━━ Records supplied ━━
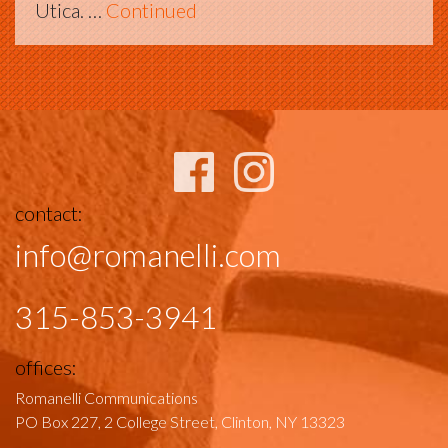
Utica. …
Continued
contact:
info@romanelli.com
315-853-3941
offices:
Romanelli Communications
PO Box 227, 2 College Street,
Clinton, NY 13323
━━━
**Task statement**
Reproduce every line of text in the data above without alteration, omitting the picture from your output.

**Response to the task**
Utica. …
Continued
contact:
info@romanelli.com
315-853-3941
offices:
Romanelli Communications
PO Box 227, 2 College Street,
Clinton, NY 13323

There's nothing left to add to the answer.